I'd never made it, and with so many gorgeous beets at the market, and the damp, dreary days of November upon us, it seemed time to try. I bought my beets, and then started combing through recipes.
I must have looked through at least 30 different recipes. That in itself isn't unusual for me when trying something completely new, but never before have I been so unable to discover any trends. The only thing really the same about the recipes is that they all used beets. Borscht can be served hot or cold. Some use potatos, some use tomatoes. Some use pork, some use beef, some use both, and others are vegetarian. It can be flavored with dill, parsley, and even cloves. It is generally considered a specialty of Russia, Ukraine, or Poland, and I looked for themes in recipes that identified a national origin, but many did not specify.
What I determined - and I suspect most Eastern European grandmothers would validate - is that borscht is what you make it, and if you make it fresh and with love, it will be delicious, and if you try to copy someone else's version, you just won't be able to get it right.
So this is what I did, and it was satisfying, flavorful, hearty and rich and well-worth repeating, but inspiring enough to make it a little bit different every time.
5 medium-large red beets
3 large cloves garlic
1 1/2 pounds beef short ribs (with bone in)
4 cups water
1 bay leaf
10 black peppercorns
3 allspice berries
1 medium onion
1 medium carrot
2-3 cups shredded green cabbage
1/2 cup chopped fresh dill
3 tablespoons red wine vinegar
Place beef in stockpot and cover with 4 cups water. Add peppercorns, bay leaf, and allspice. Bring to boil, skim foam, and simmer - covered - for 1-2 hours.
Meanwhile, wrap beats, along with whole, peeled garlic cloves, tightly in two layers of foil. Roast in over at 425 for 60-80 minutes (depending on size of beets.) Should be able to easily pierce through foil with a skewer when they are done.
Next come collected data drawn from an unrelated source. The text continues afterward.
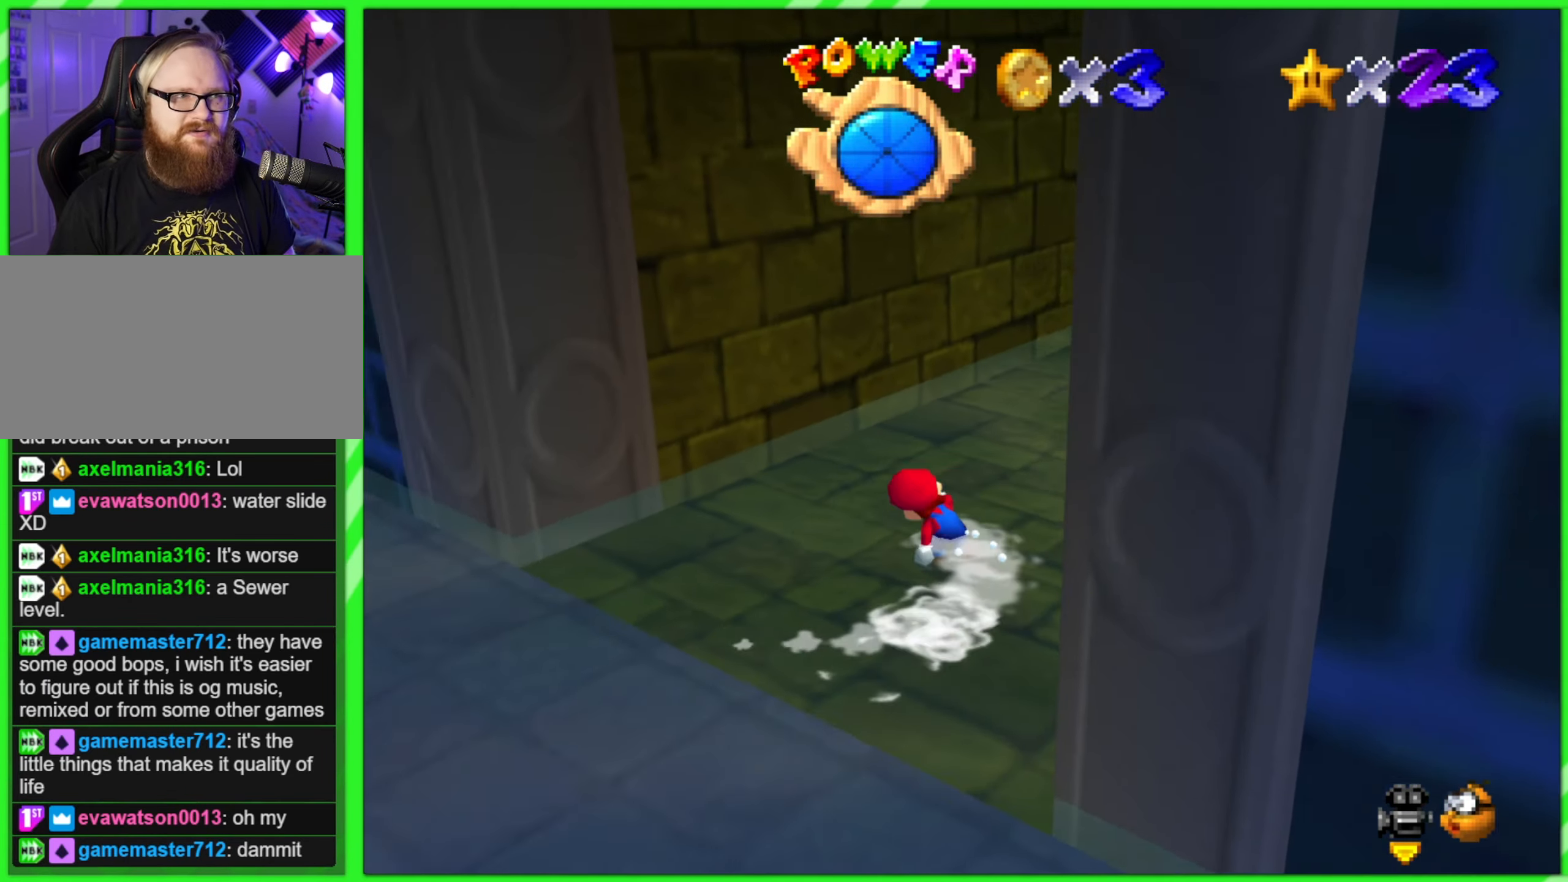
{"buttons": [], "left_stick": "up-left", "events": [[50, "C_RIGHT", "up"], [133, "C_RIGHT", "down"], [266, "C_RIGHT", "up"], [483, "left_stick", "up-left"]]}
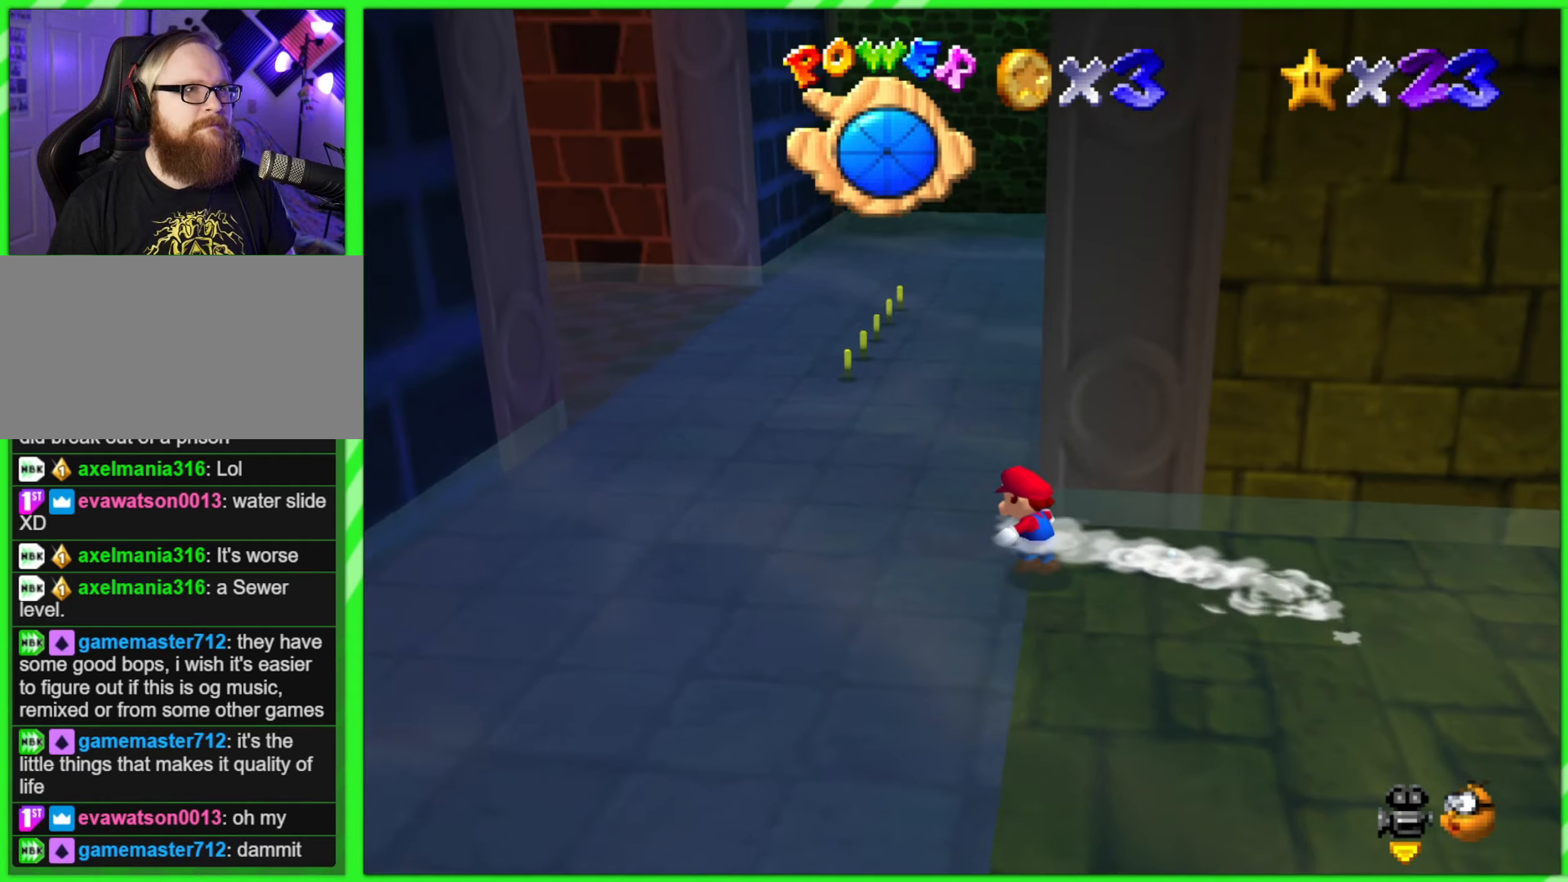
{"buttons": [], "left_stick": "up-left", "events": []}
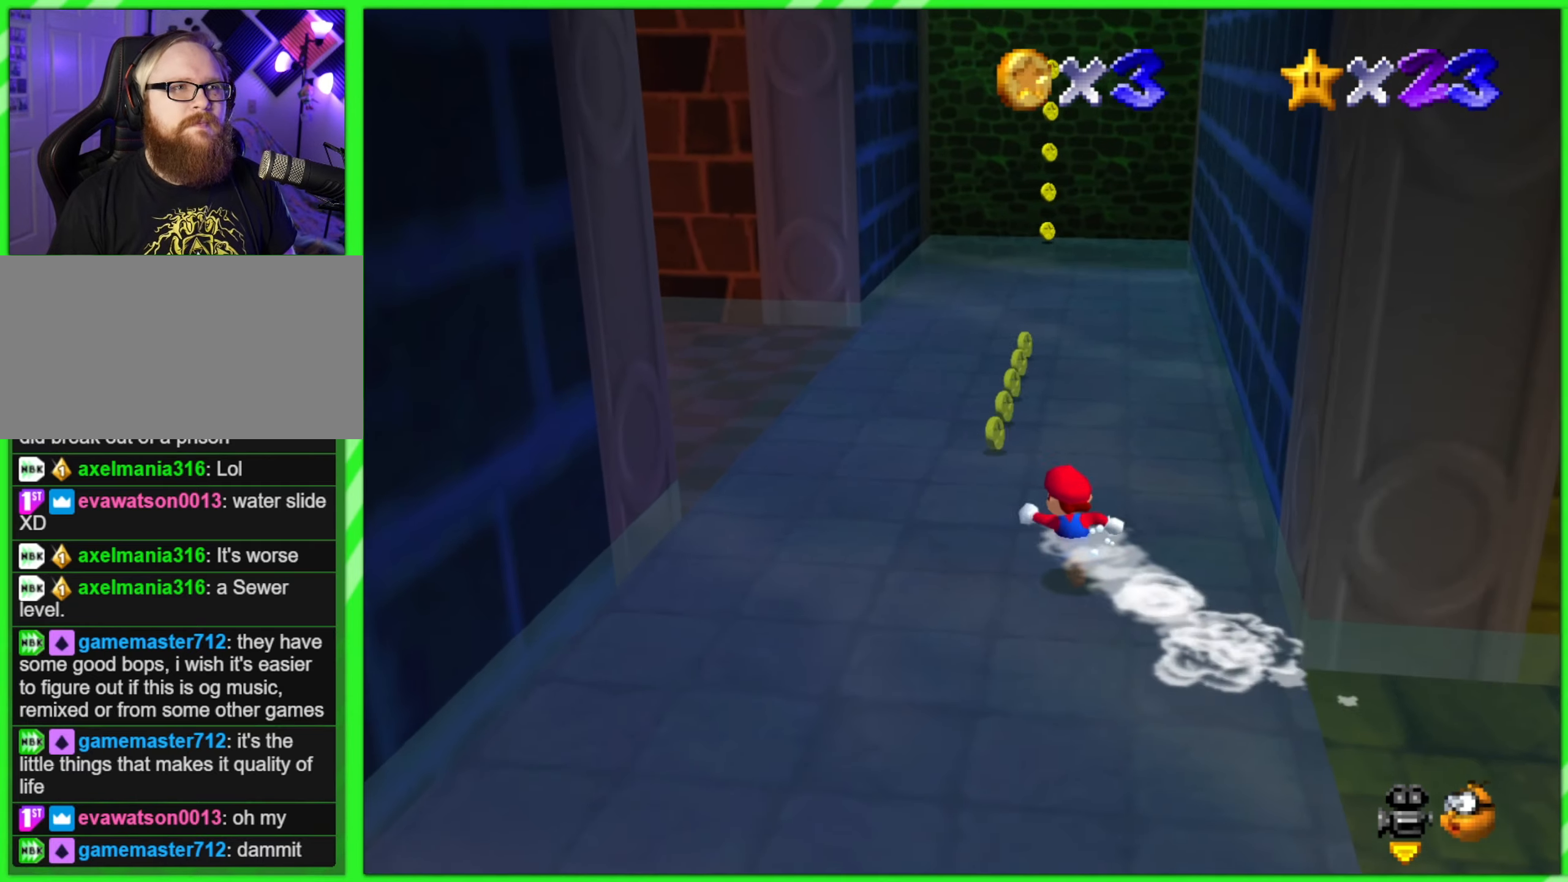
{"buttons": [], "left_stick": "up", "events": [[400, "left_stick", "up"]]}
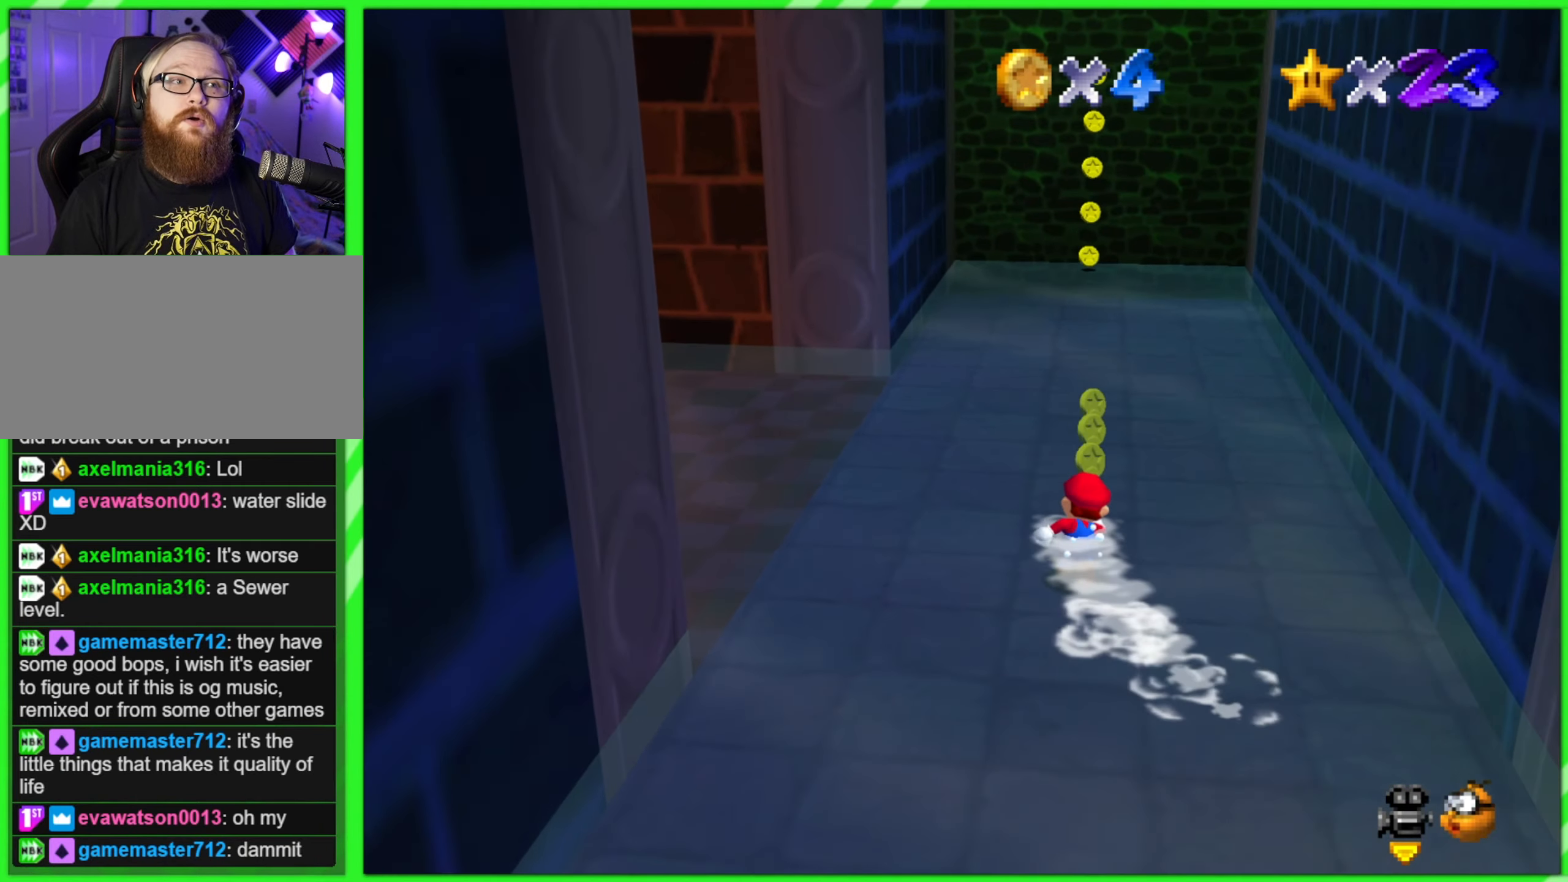
{"buttons": [], "left_stick": "up", "events": []}
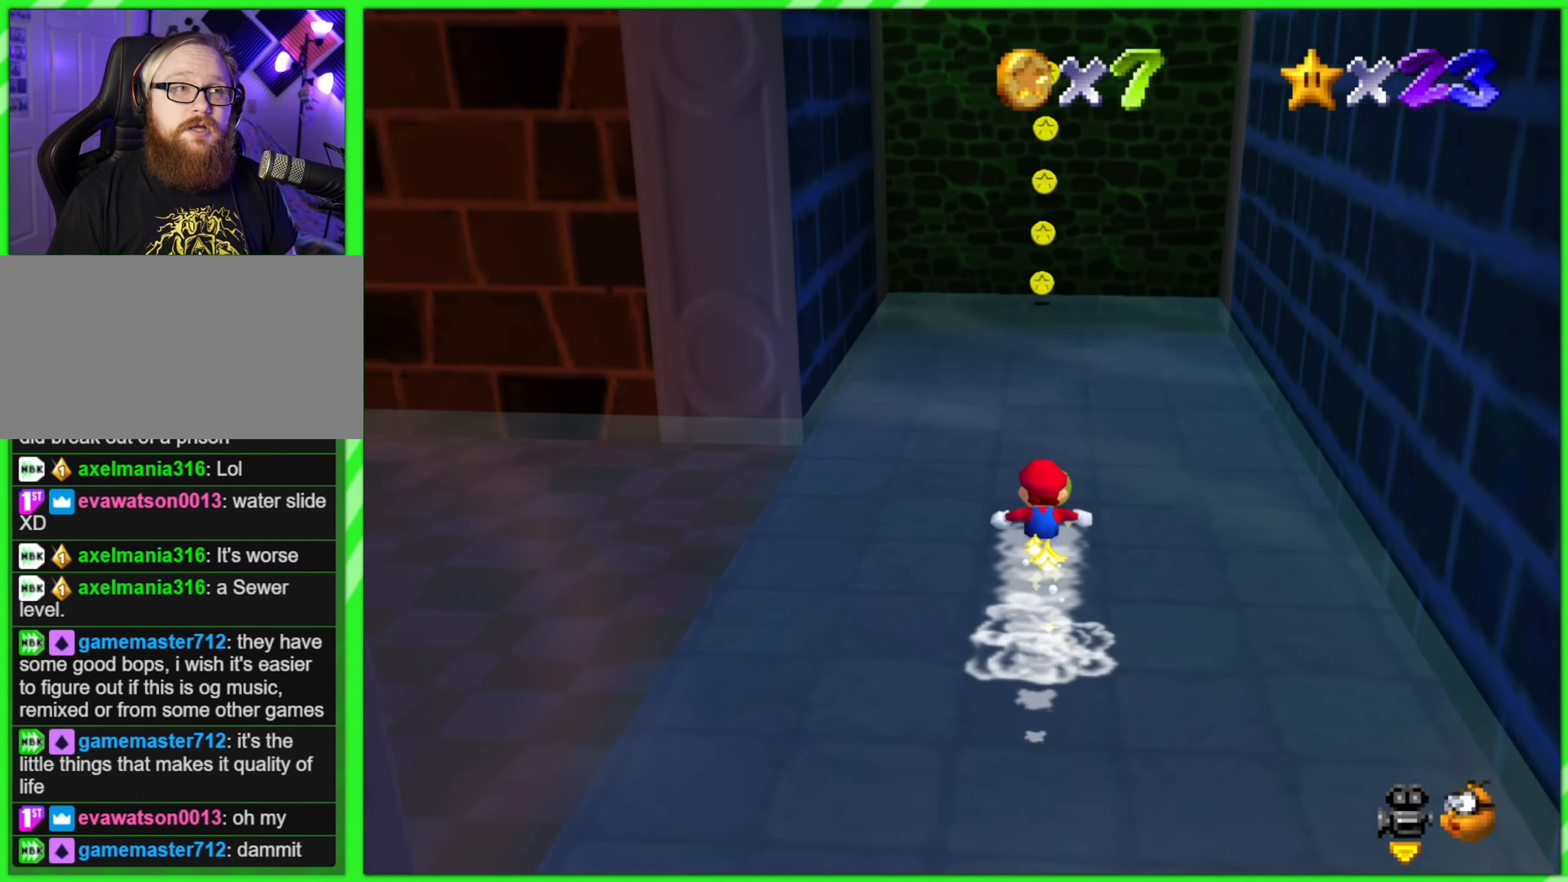
{"buttons": [], "left_stick": "up", "events": []}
Cut onion into quarters crosswise, then slice thinly. After meat has simmered about 45 minutes, add onion to pot and continue to simmer.
Meanwhile, grate carrot and cabbage (use a food processor if you have one!) Chop dill (kitchen shears work great for this), and enough parsley to garnish. When beets are done, remove from foil, peel, and grate. Smash garlic.
Remove meat, bay, and any remaining whole spices from stockpot. Add carrot, cabbage, and garlic, and continue to simmer, about 15 minutes. While simmering, shred or chop meat and discard bones. Return to pot with beets. Stir in dill and vinegar.
Serve hot, garnished with hearty dollop of sour cream and generous sprinkle of parsley. This is so packed with vegetables, I didn't even accompany it with salad, but we did soak up the broth with some tasty bread.